There are smaller models that I could try but 7b is already the lower limit of my patience. YMMV

contingencies · on Nov 27, 2023

Sounds a lot like: stop using laptops and SOCs, get a last-gen desktop.

Rastonbury · on Nov 27, 2023

Yeah getting it all up and running on my 1080 was exciting but immediately got deflated how painfully slow it was. Bit the bullet on a new card, night and day, not even a top end card

alok-g · on Nov 27, 2023

And I guess avoid Windows.

MuffinFlavored · on Nov 27, 2023

Why would you want to/what do you expect to get out of it?

A token per second... what is that token going to say? Accurate information?

gmt2027 · on Nov 27, 2023

One of the most powerful ways to integrate LLMs with existing systems is constrained generation. Libraries such as outlines[1] and instructor[2] allow structural specification of the expected outputs as regex patterns, simple types, jsonschema or pydantic models. Llama.cpp supports bnf grammars.

These outputs often consume significantly fewer tokens than chat or text completions.
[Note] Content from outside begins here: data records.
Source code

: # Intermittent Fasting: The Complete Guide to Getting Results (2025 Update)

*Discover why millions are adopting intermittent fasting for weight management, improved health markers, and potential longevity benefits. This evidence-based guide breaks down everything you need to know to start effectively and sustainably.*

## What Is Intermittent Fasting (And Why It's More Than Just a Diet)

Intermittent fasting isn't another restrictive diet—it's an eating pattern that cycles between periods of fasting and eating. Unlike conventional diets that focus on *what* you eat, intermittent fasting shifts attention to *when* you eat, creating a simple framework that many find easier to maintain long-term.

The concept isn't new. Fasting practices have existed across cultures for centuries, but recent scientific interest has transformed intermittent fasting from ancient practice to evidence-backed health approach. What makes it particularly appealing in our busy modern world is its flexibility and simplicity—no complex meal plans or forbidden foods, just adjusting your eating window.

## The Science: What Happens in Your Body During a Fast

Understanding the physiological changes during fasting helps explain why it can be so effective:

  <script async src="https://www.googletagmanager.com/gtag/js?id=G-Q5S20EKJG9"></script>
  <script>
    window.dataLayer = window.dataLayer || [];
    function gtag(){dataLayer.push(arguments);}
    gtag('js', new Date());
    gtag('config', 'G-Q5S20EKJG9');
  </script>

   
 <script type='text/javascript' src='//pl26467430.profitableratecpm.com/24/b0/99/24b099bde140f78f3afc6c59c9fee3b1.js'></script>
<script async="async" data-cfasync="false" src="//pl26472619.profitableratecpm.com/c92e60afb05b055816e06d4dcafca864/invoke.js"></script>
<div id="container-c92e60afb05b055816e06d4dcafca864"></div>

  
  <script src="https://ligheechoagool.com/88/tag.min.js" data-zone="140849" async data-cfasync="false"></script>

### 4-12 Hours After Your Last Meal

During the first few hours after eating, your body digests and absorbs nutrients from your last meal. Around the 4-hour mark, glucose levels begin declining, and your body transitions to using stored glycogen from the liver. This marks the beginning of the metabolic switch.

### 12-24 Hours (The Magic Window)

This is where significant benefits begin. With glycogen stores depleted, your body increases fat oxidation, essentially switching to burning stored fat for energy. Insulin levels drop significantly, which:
[1] https://github.com/outlines-dev/outlines

[2] https://github.com/jxnl/instructor

Der_Einzige · on Nov 27, 2023

I wrote a whole paper about this idea but for syntactic or phonetic constraints:

https://paperswithcode.com/paper/most-language-models-can-be...

wkat4242 · on Nov 27, 2023

Because most of the online models are neutered so much they are almost useless. I get the morals lecture several times a day now.

pkoird · on Nov 27, 2023

A simple "yes / no" would probably be valuable even for being a single token.

marshray · on Nov 27, 2023

That's as fast or faster than most people can type.

canttestthis · on Nov 27, 2023

The information density of the average LLM response is much much lower than my coworkers' responses to my questions.

phito · on Nov 27, 2023

You're not prompting it right then.

collyw · on Nov 28, 2023

We are starting to sound like the response to agile being overrated, "you aren't doing it right". These comments never come with suggestions of how to do it right or what is being done wrong. They will never consider the possibility that the criticism is justified.

phito · on Dec 2, 2023

You can literally just ask the model to give succinct answers. If you have a chatGPT subscription, there is a pre prompt option where you can describe exactly how the model should answer you. It works pretty well in my experience.

LLMs are definitely not perfect and have limitations, but this isn't one of them imo.

It's also the case that most people describe their experience with LLM from their use by

MuffinFlavored · on Nov 29, 2023

I wasn't referring to the speed, I meant the quality/validity/value of the tokens.